● **TEXT PASSAGE**

ME: Hey, what are you building?

PAL: A new kitchen counter

ME: That seems…

PAL: Please don’t

ME: …counterproductive

@potch

There should be a hotline you can call where you can safely pronounce words you’ve only ever read out loud for the first time, and they say “oh sweetie” and kindly explain how it’s pronounced.

@Blunt_Sarcastic

If the inventor of the iPhone battery ever ends up on life support in a hospital, I hope the back up power source is an iPhone battery.

@Staggfilms

If you see a dog locked in a car on a hot day, it’s legal to teach it how to hotwire the vehicle and drive off in search of a better life.

@serenehavoc

When a guy asks me for pics, I send pics of Margaret Thatcher.

@FredTaming

little known fact: less famous brother, eustice wright, invented flying a spoon of vegetables into babies’ mouths

@OrdinaryAlso

Me: Hi. Is your refrigerator running?

Random person who answered the phone: Yes.

Me: ok. Where does it stand on immigration?

@Robinbuble

I’m just a girl, standing in front of a guy, on the side of the highway reciting the alphabet backwards and trying to walk a straight line.

@craiguito

First rule of double entendre club is please let us know if you’re coming

@LoveNLunchmeat

Do people who go to stores on Black Friday know that if you anger your entire family, you don’t have to buy holiday gifts?

● **INPUT DATA**

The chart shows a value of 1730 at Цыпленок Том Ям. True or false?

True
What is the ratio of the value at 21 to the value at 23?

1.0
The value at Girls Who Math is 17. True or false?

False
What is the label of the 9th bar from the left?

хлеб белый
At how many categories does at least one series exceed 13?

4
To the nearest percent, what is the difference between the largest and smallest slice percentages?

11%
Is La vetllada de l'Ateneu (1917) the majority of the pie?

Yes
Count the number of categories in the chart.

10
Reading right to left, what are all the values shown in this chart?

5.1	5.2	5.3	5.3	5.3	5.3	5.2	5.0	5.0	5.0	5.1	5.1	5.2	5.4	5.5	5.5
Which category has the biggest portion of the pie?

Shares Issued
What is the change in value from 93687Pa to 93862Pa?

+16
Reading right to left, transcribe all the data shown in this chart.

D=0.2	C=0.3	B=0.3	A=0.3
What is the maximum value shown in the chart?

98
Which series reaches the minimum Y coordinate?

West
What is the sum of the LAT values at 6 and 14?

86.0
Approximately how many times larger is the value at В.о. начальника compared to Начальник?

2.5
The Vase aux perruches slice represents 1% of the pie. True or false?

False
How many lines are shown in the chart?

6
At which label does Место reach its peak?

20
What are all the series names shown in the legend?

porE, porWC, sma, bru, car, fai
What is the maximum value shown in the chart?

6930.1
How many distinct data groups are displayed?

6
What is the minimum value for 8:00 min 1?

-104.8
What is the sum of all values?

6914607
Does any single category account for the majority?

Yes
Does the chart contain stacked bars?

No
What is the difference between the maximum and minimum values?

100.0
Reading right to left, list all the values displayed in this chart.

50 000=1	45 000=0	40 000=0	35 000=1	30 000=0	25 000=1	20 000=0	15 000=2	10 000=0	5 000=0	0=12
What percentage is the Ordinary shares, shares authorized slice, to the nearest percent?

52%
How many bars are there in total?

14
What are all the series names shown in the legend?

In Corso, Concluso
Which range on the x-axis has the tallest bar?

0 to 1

● **YOUR OBJECTIVE**
Transcribe the part of the joke collection between "When a guy asks" and "stand on immigration?", inclusive.

● **TASK RESULT**
When a guy asks me for pics, I send pics of Margaret Thatcher.

@FredTaming

little known fact: less famous brother, eustice wright, invented flying a spoon of vegetables into babies’ mouths

@OrdinaryAlso

Me: Hi. Is your refrigerator running?

Random person who answered the phone: Yes.

Me: ok. Where does it stand on immigration?